Task statement: Show each line in the rows below that contains the string "Milad", treating uppercase and lowercase as different.

Records provided:
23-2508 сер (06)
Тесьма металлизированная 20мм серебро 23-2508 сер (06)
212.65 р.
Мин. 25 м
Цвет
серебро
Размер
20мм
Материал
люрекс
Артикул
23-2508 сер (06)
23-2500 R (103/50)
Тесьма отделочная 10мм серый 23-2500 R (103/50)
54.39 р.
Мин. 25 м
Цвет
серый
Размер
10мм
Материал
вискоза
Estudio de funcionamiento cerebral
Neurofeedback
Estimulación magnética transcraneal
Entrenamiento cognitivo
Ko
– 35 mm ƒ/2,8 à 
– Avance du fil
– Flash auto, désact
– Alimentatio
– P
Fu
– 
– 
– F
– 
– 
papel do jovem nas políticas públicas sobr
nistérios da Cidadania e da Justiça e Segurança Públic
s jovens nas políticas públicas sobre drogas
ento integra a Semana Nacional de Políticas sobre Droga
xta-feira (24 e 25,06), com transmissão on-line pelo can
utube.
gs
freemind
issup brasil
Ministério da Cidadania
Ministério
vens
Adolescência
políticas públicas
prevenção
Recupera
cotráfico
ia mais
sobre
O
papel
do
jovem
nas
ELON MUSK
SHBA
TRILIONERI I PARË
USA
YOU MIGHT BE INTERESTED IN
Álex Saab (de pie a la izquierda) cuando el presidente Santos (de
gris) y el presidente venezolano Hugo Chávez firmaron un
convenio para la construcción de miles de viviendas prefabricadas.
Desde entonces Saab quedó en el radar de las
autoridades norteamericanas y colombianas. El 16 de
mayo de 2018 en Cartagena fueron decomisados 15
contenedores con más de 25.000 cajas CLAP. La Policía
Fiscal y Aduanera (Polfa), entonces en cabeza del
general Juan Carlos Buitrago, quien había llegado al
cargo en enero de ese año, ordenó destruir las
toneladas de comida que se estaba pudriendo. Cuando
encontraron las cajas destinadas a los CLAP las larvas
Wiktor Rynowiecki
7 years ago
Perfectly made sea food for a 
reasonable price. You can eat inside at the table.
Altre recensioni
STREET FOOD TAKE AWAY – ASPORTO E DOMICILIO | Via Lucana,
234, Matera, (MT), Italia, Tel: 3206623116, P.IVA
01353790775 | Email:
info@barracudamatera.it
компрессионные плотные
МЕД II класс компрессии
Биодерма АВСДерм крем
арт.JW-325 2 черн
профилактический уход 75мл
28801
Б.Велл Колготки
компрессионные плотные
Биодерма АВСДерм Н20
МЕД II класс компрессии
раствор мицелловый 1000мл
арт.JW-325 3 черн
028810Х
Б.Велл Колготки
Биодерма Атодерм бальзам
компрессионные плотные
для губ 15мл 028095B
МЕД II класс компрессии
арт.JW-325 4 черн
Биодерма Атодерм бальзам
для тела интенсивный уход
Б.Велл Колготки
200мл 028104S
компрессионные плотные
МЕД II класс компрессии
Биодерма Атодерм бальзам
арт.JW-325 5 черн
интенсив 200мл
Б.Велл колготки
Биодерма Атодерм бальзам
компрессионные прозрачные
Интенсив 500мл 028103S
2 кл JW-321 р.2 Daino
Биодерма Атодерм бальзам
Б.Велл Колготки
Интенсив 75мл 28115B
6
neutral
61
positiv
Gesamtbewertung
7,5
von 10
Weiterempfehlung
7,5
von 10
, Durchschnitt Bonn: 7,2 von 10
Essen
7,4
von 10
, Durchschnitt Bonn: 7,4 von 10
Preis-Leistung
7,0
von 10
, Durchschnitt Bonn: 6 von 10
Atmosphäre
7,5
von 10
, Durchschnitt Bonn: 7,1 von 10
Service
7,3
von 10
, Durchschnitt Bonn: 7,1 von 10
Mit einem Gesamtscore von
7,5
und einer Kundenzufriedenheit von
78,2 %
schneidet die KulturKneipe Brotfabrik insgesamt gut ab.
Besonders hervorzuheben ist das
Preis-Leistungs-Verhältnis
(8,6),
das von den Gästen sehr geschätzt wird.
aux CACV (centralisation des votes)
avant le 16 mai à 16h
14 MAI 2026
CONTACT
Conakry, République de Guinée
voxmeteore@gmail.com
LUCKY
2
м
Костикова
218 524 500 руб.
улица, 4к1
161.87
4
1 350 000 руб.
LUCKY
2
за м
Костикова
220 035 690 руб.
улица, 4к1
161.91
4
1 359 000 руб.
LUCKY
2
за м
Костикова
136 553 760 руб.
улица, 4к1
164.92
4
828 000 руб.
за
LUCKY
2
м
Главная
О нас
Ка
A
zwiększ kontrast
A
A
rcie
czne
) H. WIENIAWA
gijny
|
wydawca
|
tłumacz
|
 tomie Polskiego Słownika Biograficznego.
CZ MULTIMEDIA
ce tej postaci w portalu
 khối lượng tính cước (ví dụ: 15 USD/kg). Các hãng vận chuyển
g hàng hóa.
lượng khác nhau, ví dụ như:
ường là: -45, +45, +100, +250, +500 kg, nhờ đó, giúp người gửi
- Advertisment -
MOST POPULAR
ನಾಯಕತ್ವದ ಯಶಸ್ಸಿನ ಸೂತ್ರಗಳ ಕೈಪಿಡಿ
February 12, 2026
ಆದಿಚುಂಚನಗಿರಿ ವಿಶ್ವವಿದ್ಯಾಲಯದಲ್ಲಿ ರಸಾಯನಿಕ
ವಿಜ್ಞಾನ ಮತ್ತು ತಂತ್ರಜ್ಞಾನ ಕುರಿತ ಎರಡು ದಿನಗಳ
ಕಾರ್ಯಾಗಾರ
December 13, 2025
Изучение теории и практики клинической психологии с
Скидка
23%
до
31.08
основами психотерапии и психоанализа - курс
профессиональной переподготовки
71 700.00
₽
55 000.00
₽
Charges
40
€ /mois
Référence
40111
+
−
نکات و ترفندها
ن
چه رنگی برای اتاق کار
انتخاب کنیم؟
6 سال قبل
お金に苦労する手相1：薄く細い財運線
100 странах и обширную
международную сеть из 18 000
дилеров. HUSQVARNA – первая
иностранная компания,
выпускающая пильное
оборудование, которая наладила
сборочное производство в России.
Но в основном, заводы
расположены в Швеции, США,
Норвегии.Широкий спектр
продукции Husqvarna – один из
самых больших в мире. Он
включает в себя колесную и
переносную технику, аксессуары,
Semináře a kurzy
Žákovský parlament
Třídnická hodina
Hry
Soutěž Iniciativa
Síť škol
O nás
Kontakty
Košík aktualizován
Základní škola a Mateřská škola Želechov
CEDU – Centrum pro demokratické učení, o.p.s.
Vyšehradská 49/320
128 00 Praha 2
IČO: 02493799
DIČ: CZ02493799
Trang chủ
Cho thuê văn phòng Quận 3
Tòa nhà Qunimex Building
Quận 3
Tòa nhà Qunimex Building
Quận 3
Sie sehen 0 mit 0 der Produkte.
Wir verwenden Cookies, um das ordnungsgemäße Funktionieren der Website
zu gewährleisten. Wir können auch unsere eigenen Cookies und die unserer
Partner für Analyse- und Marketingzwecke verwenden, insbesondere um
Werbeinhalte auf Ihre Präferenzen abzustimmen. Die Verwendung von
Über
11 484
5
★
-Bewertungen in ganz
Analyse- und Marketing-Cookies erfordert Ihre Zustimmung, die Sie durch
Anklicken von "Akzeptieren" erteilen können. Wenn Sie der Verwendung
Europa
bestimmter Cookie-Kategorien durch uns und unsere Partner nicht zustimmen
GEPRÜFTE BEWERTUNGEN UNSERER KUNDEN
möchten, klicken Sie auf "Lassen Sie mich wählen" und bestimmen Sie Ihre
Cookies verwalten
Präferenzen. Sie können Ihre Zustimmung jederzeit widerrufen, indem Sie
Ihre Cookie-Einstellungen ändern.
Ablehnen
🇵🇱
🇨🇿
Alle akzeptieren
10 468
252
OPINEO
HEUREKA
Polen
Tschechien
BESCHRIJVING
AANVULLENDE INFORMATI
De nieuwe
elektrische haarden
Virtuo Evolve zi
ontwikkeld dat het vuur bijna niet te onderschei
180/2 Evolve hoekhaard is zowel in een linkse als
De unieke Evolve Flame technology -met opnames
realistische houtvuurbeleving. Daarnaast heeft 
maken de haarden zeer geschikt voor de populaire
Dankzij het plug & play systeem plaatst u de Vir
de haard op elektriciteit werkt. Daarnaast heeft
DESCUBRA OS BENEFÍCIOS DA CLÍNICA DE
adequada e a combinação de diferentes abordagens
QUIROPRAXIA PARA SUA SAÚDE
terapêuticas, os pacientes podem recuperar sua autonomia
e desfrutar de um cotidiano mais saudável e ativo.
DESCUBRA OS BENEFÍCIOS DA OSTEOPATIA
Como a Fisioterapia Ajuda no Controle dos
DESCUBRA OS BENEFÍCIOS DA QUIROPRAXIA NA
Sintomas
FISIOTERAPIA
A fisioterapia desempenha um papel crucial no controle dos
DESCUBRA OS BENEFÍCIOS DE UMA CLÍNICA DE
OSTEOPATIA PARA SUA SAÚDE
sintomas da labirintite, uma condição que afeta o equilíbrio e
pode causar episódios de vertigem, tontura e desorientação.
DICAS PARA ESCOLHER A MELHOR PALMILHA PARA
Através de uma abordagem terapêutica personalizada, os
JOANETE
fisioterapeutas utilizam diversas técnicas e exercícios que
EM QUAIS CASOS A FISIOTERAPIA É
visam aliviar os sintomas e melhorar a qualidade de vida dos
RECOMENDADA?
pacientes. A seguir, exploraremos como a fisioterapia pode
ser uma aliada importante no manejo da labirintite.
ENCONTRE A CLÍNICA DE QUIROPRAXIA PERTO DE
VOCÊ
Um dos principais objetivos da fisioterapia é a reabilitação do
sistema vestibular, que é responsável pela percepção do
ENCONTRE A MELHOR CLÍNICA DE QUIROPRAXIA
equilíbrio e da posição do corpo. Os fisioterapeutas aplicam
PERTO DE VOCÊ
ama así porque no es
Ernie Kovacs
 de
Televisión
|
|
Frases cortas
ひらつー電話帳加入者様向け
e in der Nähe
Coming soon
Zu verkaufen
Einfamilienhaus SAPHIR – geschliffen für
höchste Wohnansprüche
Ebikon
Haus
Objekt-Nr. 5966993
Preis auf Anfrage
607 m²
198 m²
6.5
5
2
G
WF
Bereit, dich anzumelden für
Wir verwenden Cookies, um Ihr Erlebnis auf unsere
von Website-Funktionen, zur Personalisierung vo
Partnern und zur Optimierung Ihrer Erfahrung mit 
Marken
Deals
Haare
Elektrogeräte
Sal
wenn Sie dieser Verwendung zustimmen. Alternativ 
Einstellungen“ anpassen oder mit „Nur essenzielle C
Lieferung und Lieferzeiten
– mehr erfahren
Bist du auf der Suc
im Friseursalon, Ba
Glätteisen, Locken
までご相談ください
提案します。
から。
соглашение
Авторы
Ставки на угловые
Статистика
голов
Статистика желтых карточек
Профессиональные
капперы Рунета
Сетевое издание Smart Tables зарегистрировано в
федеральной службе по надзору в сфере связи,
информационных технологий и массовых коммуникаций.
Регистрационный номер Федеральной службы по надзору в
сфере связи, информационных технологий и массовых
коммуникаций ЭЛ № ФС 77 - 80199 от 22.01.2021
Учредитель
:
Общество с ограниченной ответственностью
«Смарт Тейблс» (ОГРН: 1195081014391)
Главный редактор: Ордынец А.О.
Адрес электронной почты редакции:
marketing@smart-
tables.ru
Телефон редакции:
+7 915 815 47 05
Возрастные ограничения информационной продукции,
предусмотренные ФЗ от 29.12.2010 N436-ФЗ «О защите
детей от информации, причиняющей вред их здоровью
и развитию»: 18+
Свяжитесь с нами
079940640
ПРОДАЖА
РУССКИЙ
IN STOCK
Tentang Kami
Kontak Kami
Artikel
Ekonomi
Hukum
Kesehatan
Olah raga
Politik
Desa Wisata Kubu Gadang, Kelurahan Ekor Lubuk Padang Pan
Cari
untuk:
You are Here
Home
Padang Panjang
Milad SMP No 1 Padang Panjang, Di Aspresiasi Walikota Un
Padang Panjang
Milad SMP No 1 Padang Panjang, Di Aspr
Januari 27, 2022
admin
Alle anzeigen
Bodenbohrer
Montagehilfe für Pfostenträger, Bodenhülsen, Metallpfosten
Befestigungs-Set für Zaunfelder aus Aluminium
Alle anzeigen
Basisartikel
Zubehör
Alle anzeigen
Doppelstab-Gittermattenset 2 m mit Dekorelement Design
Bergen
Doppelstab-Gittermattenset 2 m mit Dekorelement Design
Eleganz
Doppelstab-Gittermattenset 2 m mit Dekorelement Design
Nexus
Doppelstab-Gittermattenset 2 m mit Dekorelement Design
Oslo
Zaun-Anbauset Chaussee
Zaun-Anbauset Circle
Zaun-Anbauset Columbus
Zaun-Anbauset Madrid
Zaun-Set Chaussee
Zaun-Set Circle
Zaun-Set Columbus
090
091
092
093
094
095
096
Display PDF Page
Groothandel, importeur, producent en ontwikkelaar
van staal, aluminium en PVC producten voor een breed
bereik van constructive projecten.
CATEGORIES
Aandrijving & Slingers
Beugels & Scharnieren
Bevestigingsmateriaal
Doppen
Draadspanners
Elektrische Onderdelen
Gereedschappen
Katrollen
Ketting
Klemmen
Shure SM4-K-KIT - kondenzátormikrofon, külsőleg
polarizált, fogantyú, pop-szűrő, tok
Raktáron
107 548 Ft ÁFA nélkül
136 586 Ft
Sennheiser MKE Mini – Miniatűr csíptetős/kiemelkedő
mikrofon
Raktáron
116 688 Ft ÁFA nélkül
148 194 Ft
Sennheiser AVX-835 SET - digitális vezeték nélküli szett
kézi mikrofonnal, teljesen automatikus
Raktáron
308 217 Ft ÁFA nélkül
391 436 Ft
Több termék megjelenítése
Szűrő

Written solution:
Milad SMP No 1 Padang Panjang, Di Aspresiasi Walikota Un
Milad SMP No 1 Padang Panjang, Di Aspr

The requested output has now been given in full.